(Rendered images with source text)
BEGIN

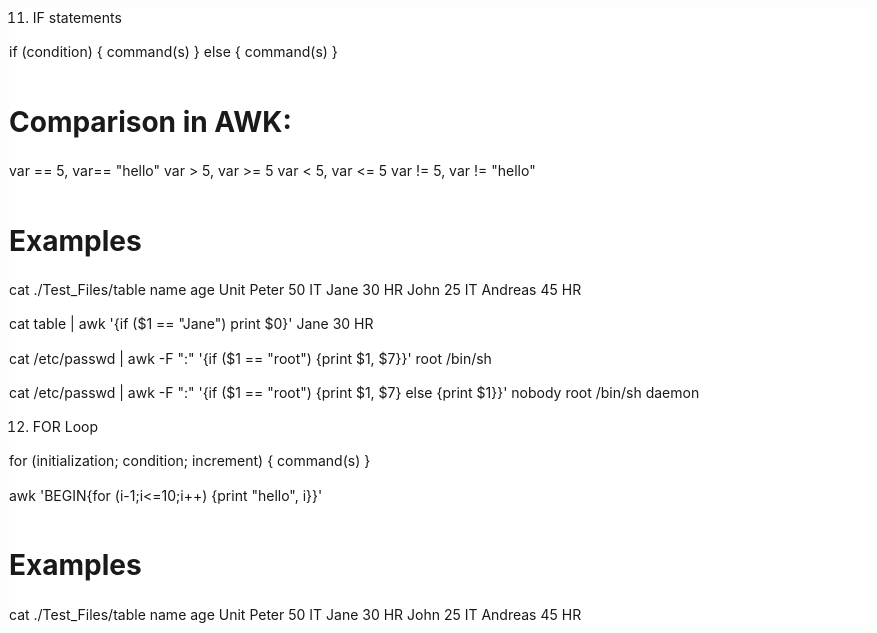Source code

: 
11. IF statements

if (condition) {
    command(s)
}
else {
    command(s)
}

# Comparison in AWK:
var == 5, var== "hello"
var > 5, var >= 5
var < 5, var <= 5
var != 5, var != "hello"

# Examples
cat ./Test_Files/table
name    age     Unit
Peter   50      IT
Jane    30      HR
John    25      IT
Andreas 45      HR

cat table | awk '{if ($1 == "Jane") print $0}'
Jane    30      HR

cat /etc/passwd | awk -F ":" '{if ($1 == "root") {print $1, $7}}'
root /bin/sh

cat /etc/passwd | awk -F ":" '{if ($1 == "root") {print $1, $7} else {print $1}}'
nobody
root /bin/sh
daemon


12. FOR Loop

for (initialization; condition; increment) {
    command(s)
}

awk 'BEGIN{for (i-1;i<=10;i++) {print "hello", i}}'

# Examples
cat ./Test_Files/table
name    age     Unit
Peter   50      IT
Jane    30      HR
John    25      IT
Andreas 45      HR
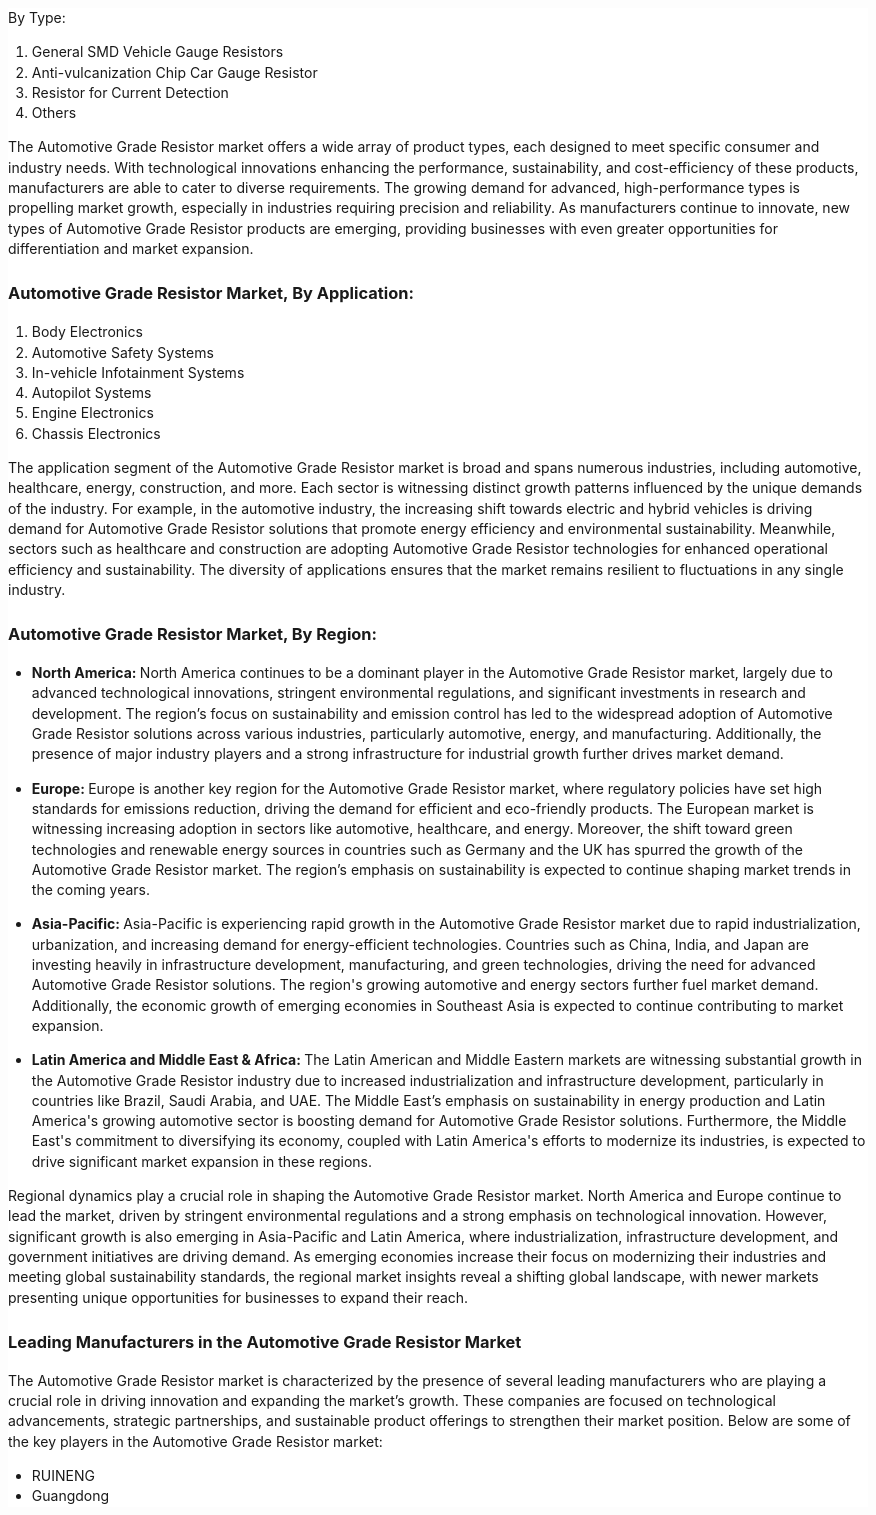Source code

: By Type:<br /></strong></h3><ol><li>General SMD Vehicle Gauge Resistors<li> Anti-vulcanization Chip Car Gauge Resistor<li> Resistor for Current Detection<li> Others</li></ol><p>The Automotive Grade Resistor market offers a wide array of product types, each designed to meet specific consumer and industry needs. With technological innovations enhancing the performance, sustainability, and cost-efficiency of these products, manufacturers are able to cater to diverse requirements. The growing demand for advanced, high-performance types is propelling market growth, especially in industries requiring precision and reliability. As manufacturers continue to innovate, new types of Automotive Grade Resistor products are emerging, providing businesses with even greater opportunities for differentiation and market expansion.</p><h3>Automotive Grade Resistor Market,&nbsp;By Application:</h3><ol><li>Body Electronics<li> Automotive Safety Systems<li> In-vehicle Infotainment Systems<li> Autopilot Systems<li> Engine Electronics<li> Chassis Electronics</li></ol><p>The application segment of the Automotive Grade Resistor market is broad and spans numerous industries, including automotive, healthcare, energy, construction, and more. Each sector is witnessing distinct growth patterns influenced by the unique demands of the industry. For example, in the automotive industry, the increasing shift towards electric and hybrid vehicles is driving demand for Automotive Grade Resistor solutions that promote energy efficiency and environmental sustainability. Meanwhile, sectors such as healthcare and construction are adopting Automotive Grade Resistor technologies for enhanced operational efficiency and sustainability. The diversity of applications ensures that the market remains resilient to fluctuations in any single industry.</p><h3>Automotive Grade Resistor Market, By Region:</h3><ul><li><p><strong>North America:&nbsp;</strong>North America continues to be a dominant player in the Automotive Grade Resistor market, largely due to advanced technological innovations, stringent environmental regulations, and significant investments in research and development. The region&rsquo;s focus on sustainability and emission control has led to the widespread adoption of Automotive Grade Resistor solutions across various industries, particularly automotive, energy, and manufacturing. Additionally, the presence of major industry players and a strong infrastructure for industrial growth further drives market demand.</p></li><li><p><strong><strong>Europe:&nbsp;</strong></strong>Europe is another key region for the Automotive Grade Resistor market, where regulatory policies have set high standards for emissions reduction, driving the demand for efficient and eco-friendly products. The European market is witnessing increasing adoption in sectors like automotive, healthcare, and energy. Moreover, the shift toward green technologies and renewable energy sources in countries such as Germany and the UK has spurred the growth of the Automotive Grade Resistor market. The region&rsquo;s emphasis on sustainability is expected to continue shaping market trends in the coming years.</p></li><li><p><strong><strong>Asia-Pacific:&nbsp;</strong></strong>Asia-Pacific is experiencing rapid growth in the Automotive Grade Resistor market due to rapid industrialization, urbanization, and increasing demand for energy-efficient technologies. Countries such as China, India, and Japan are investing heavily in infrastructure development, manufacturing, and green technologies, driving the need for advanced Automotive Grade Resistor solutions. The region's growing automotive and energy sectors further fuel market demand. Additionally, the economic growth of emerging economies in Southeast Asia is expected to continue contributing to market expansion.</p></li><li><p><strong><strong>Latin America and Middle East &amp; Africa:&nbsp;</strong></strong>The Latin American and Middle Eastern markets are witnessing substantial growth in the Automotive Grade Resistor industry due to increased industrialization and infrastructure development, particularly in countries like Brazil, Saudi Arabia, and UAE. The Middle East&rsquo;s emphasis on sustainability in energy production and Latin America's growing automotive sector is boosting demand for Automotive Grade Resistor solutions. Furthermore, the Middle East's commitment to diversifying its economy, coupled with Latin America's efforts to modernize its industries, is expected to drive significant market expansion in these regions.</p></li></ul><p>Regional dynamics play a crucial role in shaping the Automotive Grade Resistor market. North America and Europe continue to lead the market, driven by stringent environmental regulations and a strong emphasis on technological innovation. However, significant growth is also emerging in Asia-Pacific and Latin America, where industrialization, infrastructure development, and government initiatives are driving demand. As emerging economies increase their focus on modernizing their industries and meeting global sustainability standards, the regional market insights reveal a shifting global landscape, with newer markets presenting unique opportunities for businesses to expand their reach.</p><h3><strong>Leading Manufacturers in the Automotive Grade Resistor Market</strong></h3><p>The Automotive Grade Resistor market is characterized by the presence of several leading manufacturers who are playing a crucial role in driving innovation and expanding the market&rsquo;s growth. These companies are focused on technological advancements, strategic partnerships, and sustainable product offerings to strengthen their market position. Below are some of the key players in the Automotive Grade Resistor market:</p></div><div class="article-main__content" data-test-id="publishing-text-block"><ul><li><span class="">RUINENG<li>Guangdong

END

* [Action item]:
Transcribe every entry word for word, but skip the pictures.

* [Response area]:
Source code

: 
11. IF statements

if (condition) {
    command(s)
}
else {
    command(s)
}

# Comparison in AWK:
var == 5, var== "hello"
var > 5, var >= 5
var < 5, var <= 5
var != 5, var != "hello"

# Examples
cat ./Test_Files/table
name    age     Unit
Peter   50      IT
Jane    30      HR
John    25      IT
Andreas 45      HR

cat table | awk '{if ($1 == "Jane") print $0}'
Jane    30      HR

cat /etc/passwd | awk -F ":" '{if ($1 == "root") {print $1, $7}}'
root /bin/sh

cat /etc/passwd | awk -F ":" '{if ($1 == "root") {print $1, $7} else {print $1}}'
nobody
root /bin/sh
daemon


12. FOR Loop

for (initialization; condition; increment) {
    command(s)
}

awk 'BEGIN{for (i-1;i<=10;i++) {print "hello", i}}'

# Examples
cat ./Test_Files/table
name    age     Unit
Peter   50      IT
Jane    30      HR
John    25      IT
Andreas 45      HR
Source code

: By Type:<br /></strong></h3><ol><li>General SMD Vehicle Gauge Resistors<li> Anti-vulcanization Chip Car Gauge Resistor<li> Resistor for Current Detection<li> Others</li></ol><p>The Automotive Grade Resistor market offers a wide array of product types, each designed to meet specific consumer and industry needs. With technological innovations enhancing the performance, sustainability, and cost-efficiency of these products, manufacturers are able to cater to diverse requirements. The growing demand for advanced, high-performance types is propelling market growth, especially in industries requiring precision and reliability. As manufacturers continue to innovate, new types of Automotive Grade Resistor products are emerging, providing businesses with even greater opportunities for differentiation and market expansion.</p><h3>Automotive Grade Resistor Market,&nbsp;By Application:</h3><ol><li>Body Electronics<li> Automotive Safety Systems<li> In-vehicle Infotainment Systems<li> Autopilot Systems<li> Engine Electronics<li> Chassis Electronics</li></ol><p>The application segment of the Automotive Grade Resistor market is broad and spans numerous industries, including automotive, healthcare, energy, construction, and more. Each sector is witnessing distinct growth patterns influenced by the unique demands of the industry. For example, in the automotive industry, the increasing shift towards electric and hybrid vehicles is driving demand for Automotive Grade Resistor solutions that promote energy efficiency and environmental sustainability. Meanwhile, sectors such as healthcare and construction are adopting Automotive Grade Resistor technologies for enhanced operational efficiency and sustainability. The diversity of applications ensures that the market remains resilient to fluctuations in any single industry.</p><h3>Automotive Grade Resistor Market, By Region:</h3><ul><li><p><strong>North America:&nbsp;</strong>North America continues to be a dominant player in the Automotive Grade Resistor market, largely due to advanced technological innovations, stringent environmental regulations, and significant investments in research and development. The region&rsquo;s focus on sustainability and emission control has led to the widespread adoption of Automotive Grade Resistor solutions across various industries, particularly automotive, energy, and manufacturing. Additionally, the presence of major industry players and a strong infrastructure for industrial growth further drives market demand.</p></li><li><p><strong><strong>Europe:&nbsp;</strong></strong>Europe is another key region for the Automotive Grade Resistor market, where regulatory policies have set high standards for emissions reduction, driving the demand for efficient and eco-friendly products. The European market is witnessing increasing adoption in sectors like automotive, healthcare, and energy. Moreover, the shift toward green technologies and renewable energy sources in countries such as Germany and the UK has spurred the growth of the Automotive Grade Resistor market. The region&rsquo;s emphasis on sustainability is expected to continue shaping market trends in the coming years.</p></li><li><p><strong><strong>Asia-Pacific:&nbsp;</strong></strong>Asia-Pacific is experiencing rapid growth in the Automotive Grade Resistor market due to rapid industrialization, urbanization, and increasing demand for energy-efficient technologies. Countries such as China, India, and Japan are investing heavily in infrastructure development, manufacturing, and green technologies, driving the need for advanced Automotive Grade Resistor solutions. The region's growing automotive and energy sectors further fuel market demand. Additionally, the economic growth of emerging economies in Southeast Asia is expected to continue contributing to market expansion.</p></li><li><p><strong><strong>Latin America and Middle East &amp; Africa:&nbsp;</strong></strong>The Latin American and Middle Eastern markets are witnessing substantial growth in the Automotive Grade Resistor industry due to increased industrialization and infrastructure development, particularly in countries like Brazil, Saudi Arabia, and UAE. The Middle East&rsquo;s emphasis on sustainability in energy production and Latin America's growing automotive sector is boosting demand for Automotive Grade Resistor solutions. Furthermore, the Middle East's commitment to diversifying its economy, coupled with Latin America's efforts to modernize its industries, is expected to drive significant market expansion in these regions.</p></li></ul><p>Regional dynamics play a crucial role in shaping the Automotive Grade Resistor market. North America and Europe continue to lead the market, driven by stringent environmental regulations and a strong emphasis on technological innovation. However, significant growth is also emerging in Asia-Pacific and Latin America, where industrialization, infrastructure development, and government initiatives are driving demand. As emerging economies increase their focus on modernizing their industries and meeting global sustainability standards, the regional market insights reveal a shifting global landscape, with newer markets presenting unique opportunities for businesses to expand their reach.</p><h3><strong>Leading Manufacturers in the Automotive Grade Resistor Market</strong></h3><p>The Automotive Grade Resistor market is characterized by the presence of several leading manufacturers who are playing a crucial role in driving innovation and expanding the market&rsquo;s growth. These companies are focused on technological advancements, strategic partnerships, and sustainable product offerings to strengthen their market position. Below are some of the key players in the Automotive Grade Resistor market:</p></div><div class="article-main__content" data-test-id="publishing-text-block"><ul><li><span class="">RUINENG<li>Guangdong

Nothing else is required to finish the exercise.